FOREX-Euro slides from 6-month peak as Macron win spurs profit-taking

(Updates prices, adds comment, changes byline, dateline; previous LONDON)

* Euro eases from 6-month high vs dollar, 1-yr high vs yen

* Dollar index rises above 6-month low plumbed earlier

* Euro prospects brighten after Macron’s victory

By Gertrude Chavez-Dreyfuss

NEW YORK, May 8 (Reuters) - The euro fell from six-month highs against the dollar on Monday, after Emmanuel Macron’s widely expected victory in France’s presidential election, as investors took profit on a roughly three percent gain for the currency since he won the first round two weeks ago.

Macron’s overwhelming win on Sunday briefly pushed the euro above $1.10 versus the greenback, the highest since the U.S. presidential election in November.

“The euro couldn’t sustain the rally as it took to consolidating a 3 percent spike since France’s presidential vote started two weeks earlier,” said Joe Manimbo, senior market analyst, at Western Union Business Solutions in Washington.

“Nevertheless, the euro appears to have emerged from the French vote with a relatively bullish bias as dissipating political risk should intensify the spotlight on the (European Union) bloc’s improving economic prospects.”

Macron’s defeat of nationalist Marine Le Pen has relieved investors who had feared another populist upheaval after Britain’s vote to exit the European Union and Donald Trump’s election as U.S. president.

The euro rose as high as $1.1023, a six-month peak. It also jumped to a one-year high of 124.58 yen.

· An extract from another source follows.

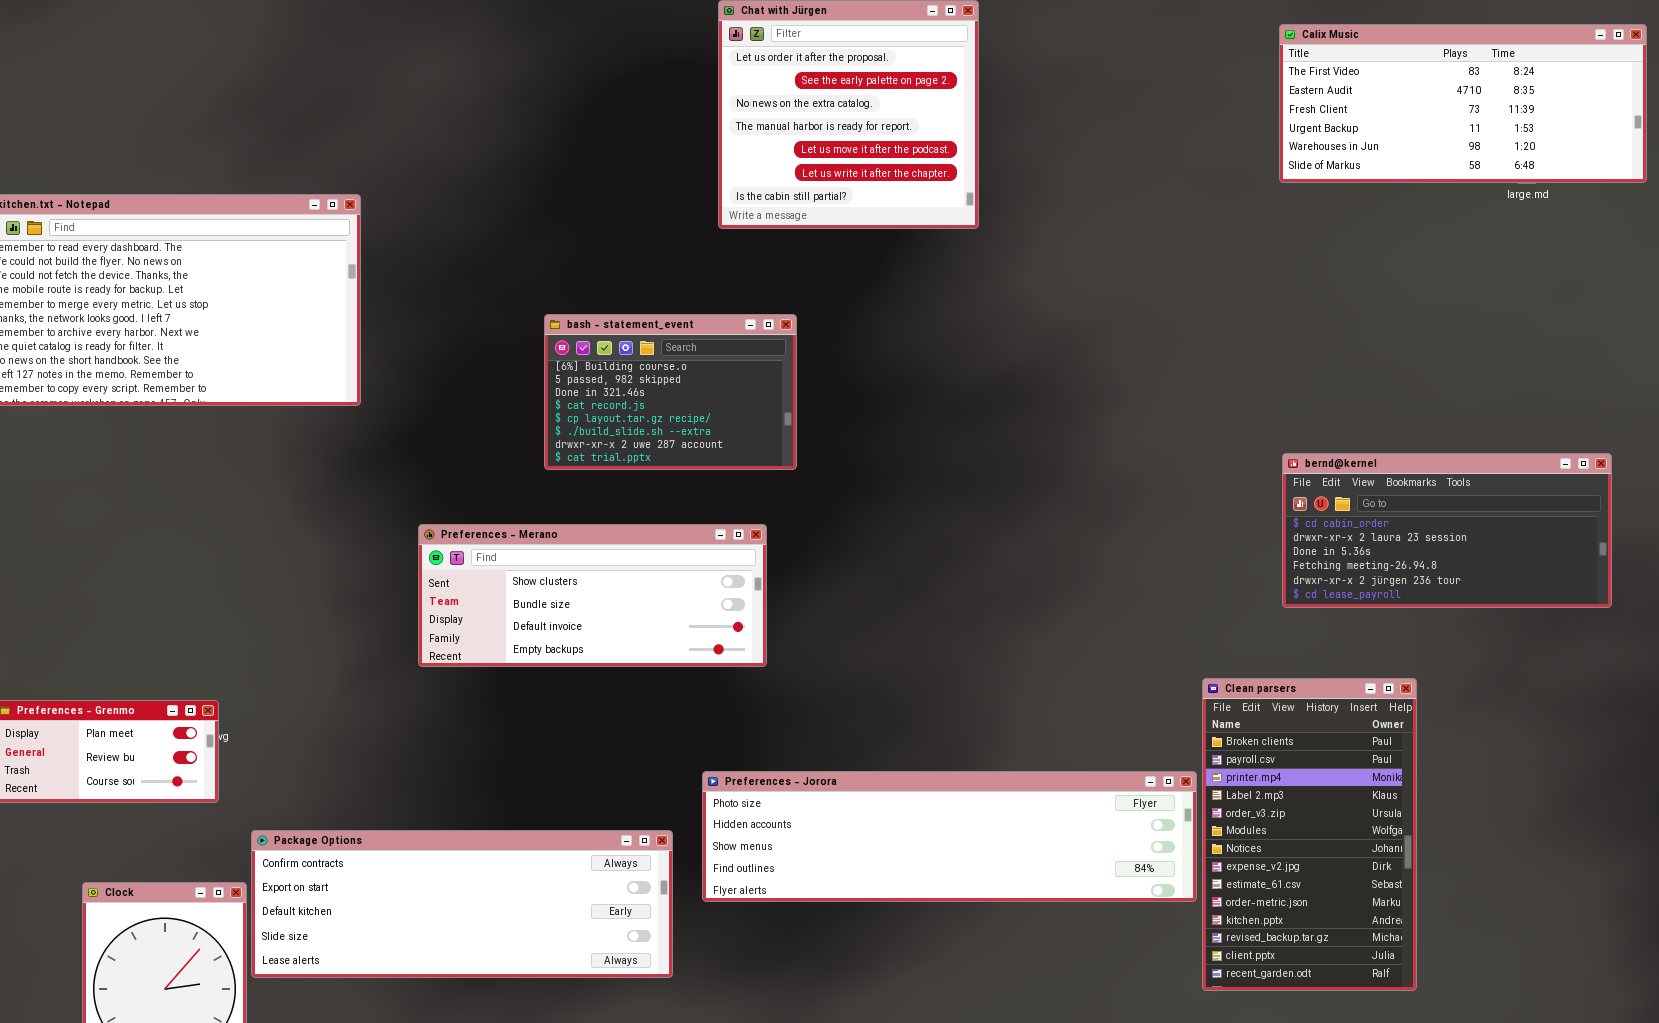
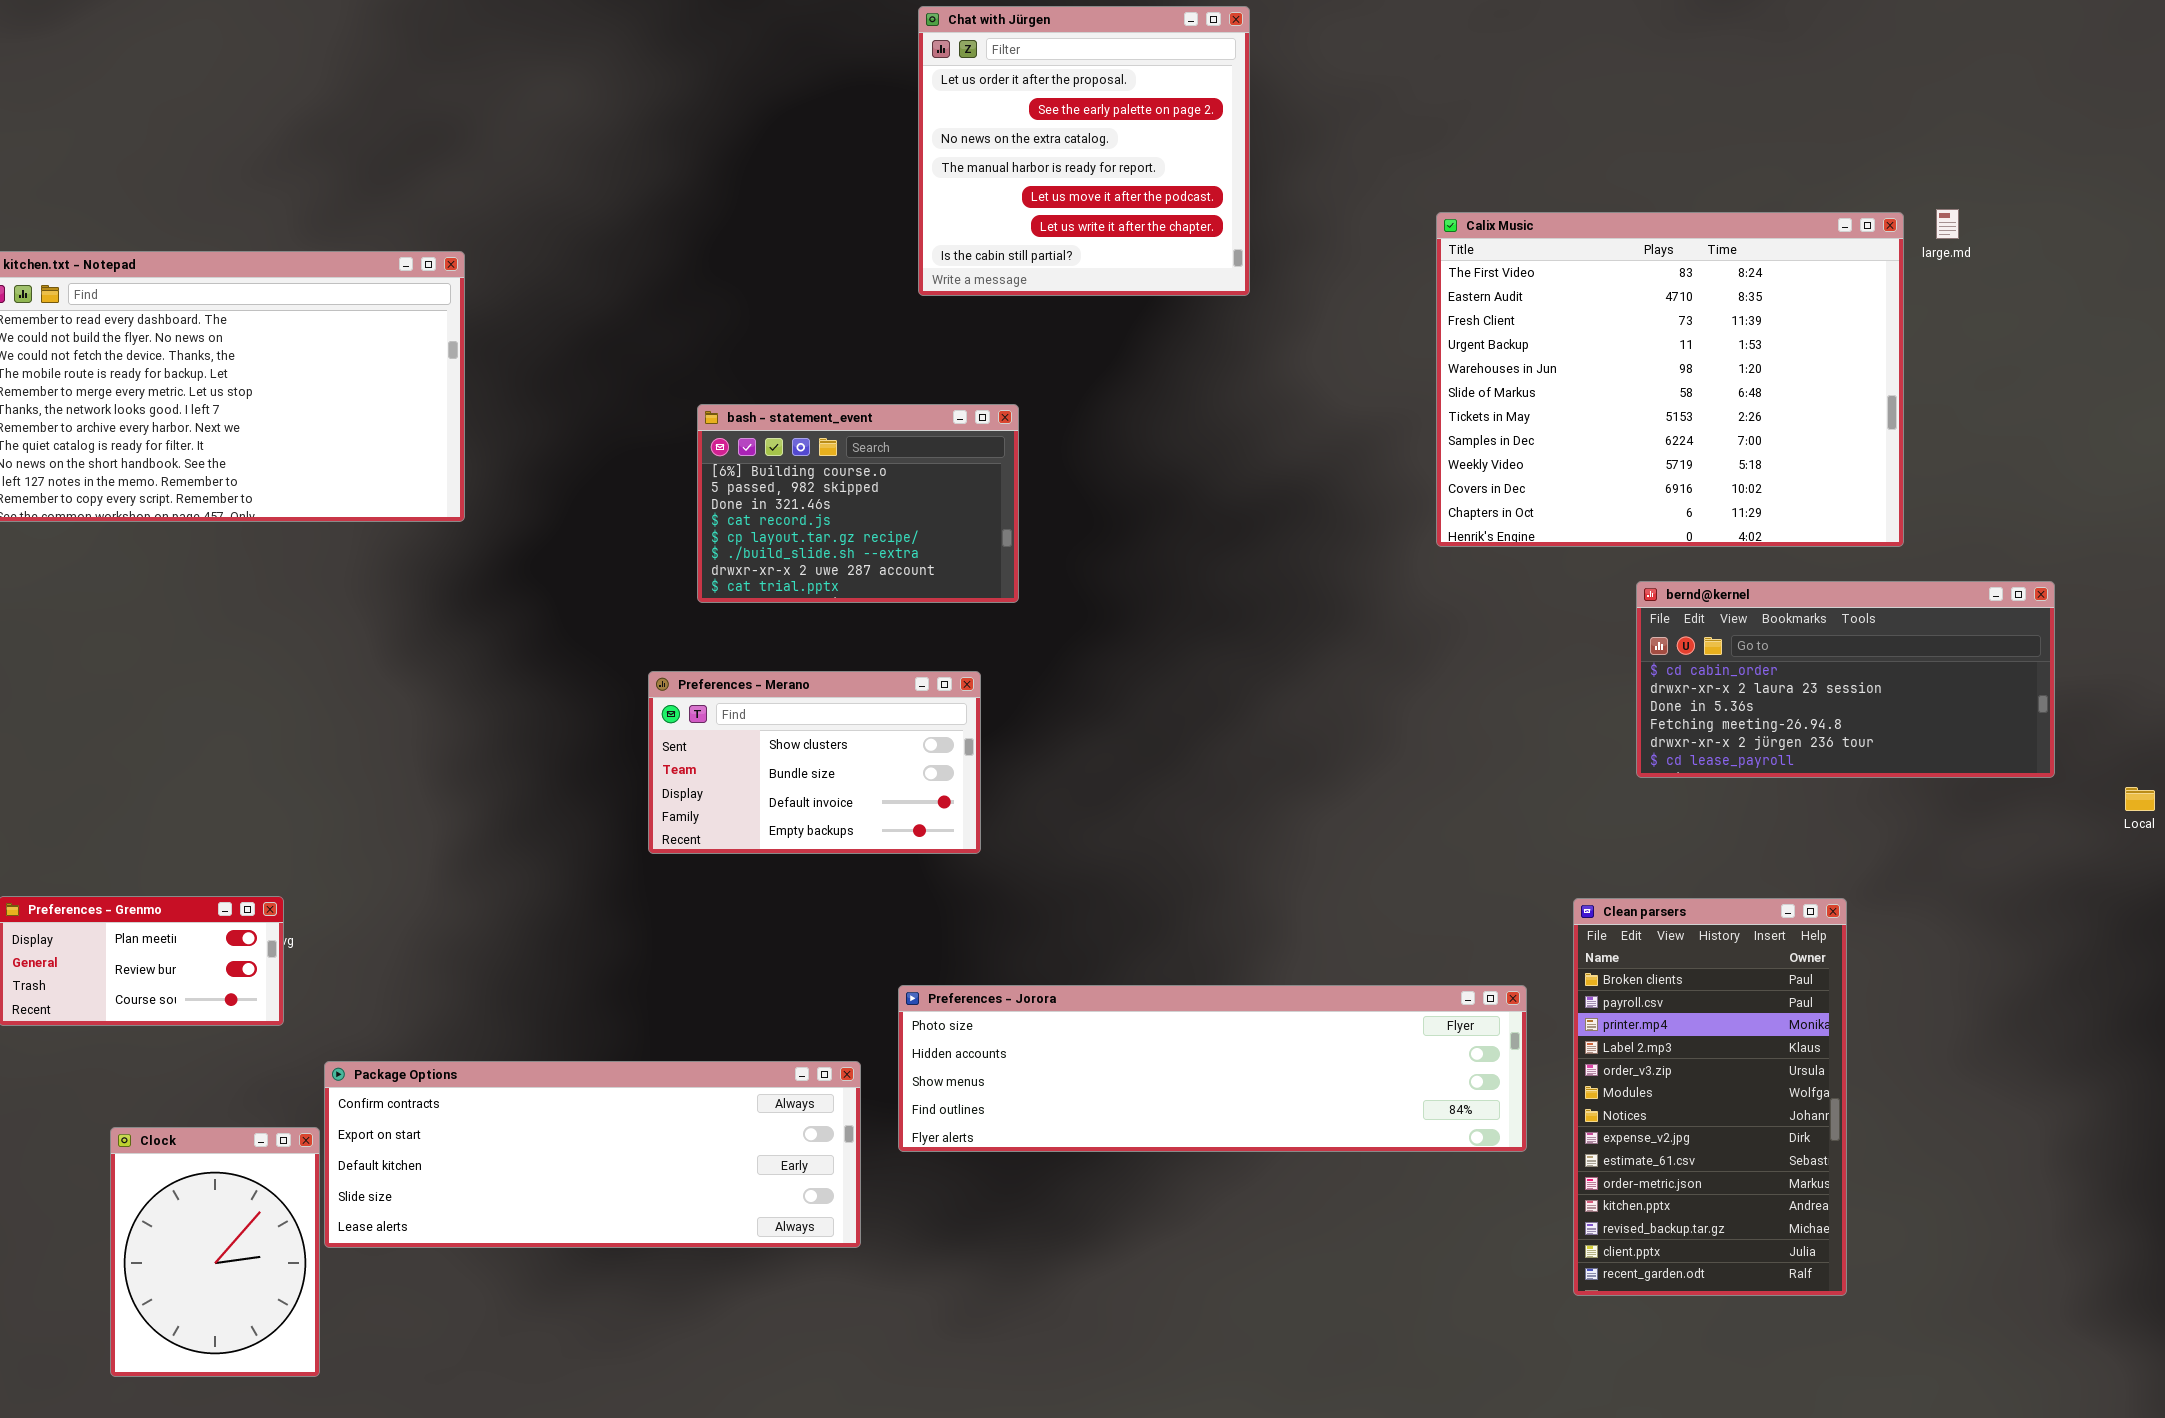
Calix Music: [1279,24,1647,183] -> [1436,212,1904,547], moved, resized
Preferences - Merano: [418,524,767,667] -> [648,671,981,854], resized
Clean parsers: [1202,678,1417,991] -> [1573,898,1847,1296], moved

But by midmorning in New York, the euro fell 0.5 percent to $1.0944 against the dollar, and 0.4 percent versus the yen to 123.45 yen.

The removal of the political risk investors had associated with Le Pen - who had promised to take France out of the euro - prompted investors to refocus on economic fundamentals and the pace of monetary policy normalization in Europe and the United States.

Short positions on the euro reached their lowest level since early May 2014 in the week up to last Tuesday, data showed on Friday.

“It’s really a question now of what’s going to happen next with respect to the U.S. Federal Reserve with one rate rise priced in between now and the end of the year, and what’s the probability that the European Central Bank will look to taper monetary policy before the end of the year,” said Michael Hewson, chief markets analyst at CMC Markets in London.

STIMULUS PROGRAM

Friday’s U.S. job numbers were solid and yield spreads support the dollar over the euro. But traders were also more confident about the prospect of the European Central Bank moving away from its bond-buying stimulus program.

The dollar index, which tracks the U.S. currency against a basket of six rivals, added 0.3 percent to 98.966, after dipping as low as 98.543 earlier, its lowest since November.